Nada ha hecho dudar más de la sinceridad de la carta escrita por el presidente que la movilización masiva que su partido ha organizado hoy frente a Ferraz.
Movilización que se suma a las reacciones, entre lo sensiblero y lo apocalíptico, de los periodistas del entorno monclovita, de sus socios parlamentarios de Podemos y de Sumar, y de al menos una parte del mundo de la cultura.
Patxi López, portavoz del PSOE en el Congreso, ha acusado al PP de «burlarse de algo que mueve millones de corazones, que es el amor».
Silvia Intxaurrondo, presentadora de La 1, ha calificado de «trolas» las informaciones referentes a Begoña Gómez publicadas por medios privados de contrastada profesionalidad. Lo ha hecho antes de arremeter contra el PP retrocediendo hasta los atentados del 11M para justificar que Sánchez se niegue a dar explicaciones sobre nada.
Pedro Almodóvar ha afirmado que «lloró» de impotencia al leer la carta de Pedro Sánchez por la magnitud de la injusticia cometida contra él.
Sumar y Podemos han llamado a «meter mano» en el Poder Judicial y en los medios de comunicación que informan sobre los casos de corrupción de la izquierda.
Si la voluntad de reflexión expresada en la carta fuera real, el presidente ya debería haber desautorizado a su partido y a su entorno mediático y político antes de que se anunciara la convocatoria de una manifestación que se pretende multitudinaria y que no tiene más objeto que el de hacer una demostración masiva de devoción personalista.
Un tipo de ceremonia de culto al líder que en la España de la democracia había quedado, por suerte, felizmente olvidado. Hoy volveremos a vivirlo después de muchas décadas.
Y ese es uno de los elementos que hace dudar de que la voluntad del presidente de meditar acerca de su posible dimisión sea real.
En primer lugar, porque un presidente del Gobierno no anuncia su voluntad de reflexionar durante cinco días acerca de su dimisión, sino que la presenta o no una vez ha tomado la decisión, sin dejar en barbecho sus funciones presidenciales.
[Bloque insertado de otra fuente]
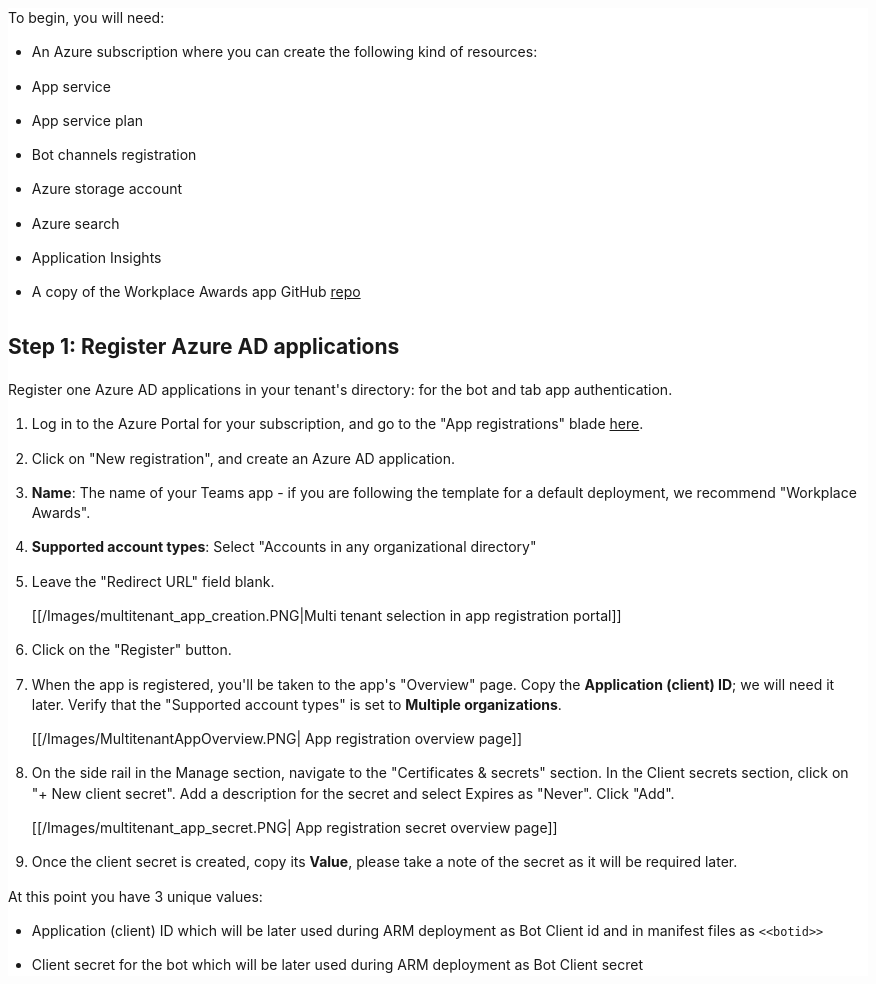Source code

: To begin, you will need:

* An Azure subscription where you can create the following kind of resources:

* App service

* App service plan

* Bot channels registration

* Azure storage account

* Azure search

* Application Insights

* A copy of the Workplace Awards app GitHub [repo](https://github.com/OfficeDev/microsoft-teams-apps-workplaceawards)

## Step 1: Register Azure AD applications

Register one Azure AD applications in your tenant's directory: for the bot and tab app authentication.

  
1. Log in to the Azure Portal for your subscription, and go to the "App registrations" blade [here](https://portal.azure.com/#blade/Microsoft_AAD_IAM/ActiveDirectoryMenuBlade/RegisteredApps).

2. Click on "New registration", and create an Azure AD application.

3.  **Name**: The name of your Teams app - if you are following the template for a default deployment, we recommend "Workplace Awards".

4.  **Supported account types**: Select "Accounts in any organizational directory"

5. Leave the "Redirect URL" field blank.

    [[/Images/multitenant_app_creation.PNG|Multi tenant selection in app registration portal]]

6. Click on the "Register" button.

7. When the app is registered, you'll be taken to the app's "Overview" page. Copy the **Application (client) ID**; we will need it later. Verify that the "Supported account types" is set to **Multiple organizations**.

    [[/Images/MultitenantAppOverview.PNG| App registration overview page]] 

8. On the side rail in the Manage section, navigate to the "Certificates & secrets" section. In the Client secrets section, click on "+ New client secret". Add a description for the secret and select Expires as "Never". Click "Add".

    [[/Images/multitenant_app_secret.PNG| App registration secret overview page]]

9. Once the client secret is created, copy its **Value**, please take a note of the secret as it will be required later.

At this point you have 3 unique values:
 
* Application (client) ID which will be later used during ARM deployment as Bot Client id and in manifest files as `<<botid>>`

* Client secret for the bot which will be later used during ARM deployment as Bot Client secret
Y en segundo lugar, porque si el motivo de su zozobra es estrictamente personal (el amor que siente por su mujer y el daño que Begoña Gómez estaría sufriendo por el cainismo de la política española), ¿en qué cambiaría el escenario una manifestación popular de fervor hacia su persona?
EL ESPAÑOL publica hoy el dato de que sólo el 25% de los españoles cree en la sinceridad del presidente, un dato que da fe de su escasa credibilidad.
El 71% cree, además, que Sánchez no debería haberse tomado ese plazo de cinco días para decidir sobre si le «vale la pena» continuar como presidente, como si esa responsabilidad institucional fuera una mera herramienta para su realización personal.
De lo disparatado de la decisión del presidente da fe el titular de la revista Bloomberg que anunciaba, con afilado sarcasmo, que Pedro Sánchez le ha dado a los españoles cinco días «para reflexionar cómo serían sus vidas sin él». «Sánchez el improvisador mantiene a todo el país pendiente de él» titulaba Bloomberg en el interior.
«Si te vas, habrán ganado» le dicen los líderes de su partido a Sánchez, como si esta fuera una batalla contra una oscura conspiración de los poderes mediáticos, judiciales y políticos contra un desvalido presidente que apenas controla el Gobierno, el Congreso de los Diputados, el BOE, los PGE, el CIS, el CNI, la Fiscalía, las fuerzas y cuerpos de seguridad del Estado y una galaxia de medios afines de lealtad absoluta a su figura.
La pregunta es ¿contra qué amenaza concreta a la «democracia» estarán manifestándose los que esta tarde se concentren en Ferraz?
¿Es que acaso Pedro Sánchez es «la democracia»?
Si Sánchez dimite y la presidencia es ocupada, tras una nueva investidura, por otro miembro del PSOE, ¿será ese presidente menos democrático que Sánchez?
Sánchez está permitiendo, consciente o inconscientemente, que brote a su vera un movimiento de devoción al líder rayano en el cesarismo, por no decir en el caudillismo, y que en estas últimas 48 horas ha tenido gestos cercanos a lo autocrático.
Es intolerable que periodistas y personalidades afines al presidente, muchos de ellos a sueldo de los PGE, hayan pedido la intervención del Poder Judicial y de los medios de comunicación privados, amén de la «destrucción» de la oposición.
Son detalles inquietantes que muestran la existencia de una tentación profundamente antidemocrática en al menos una parte de la izquierda española.
El presidente debería cortar de raíz esos coqueteos con la censura. Porque una vez abierta esa puerta, y ya decida dimitir o continuar como presidente, ¿cómo piensa controlar a quienes hoy fantasean con la imposición de una democracia bajo vigilancia?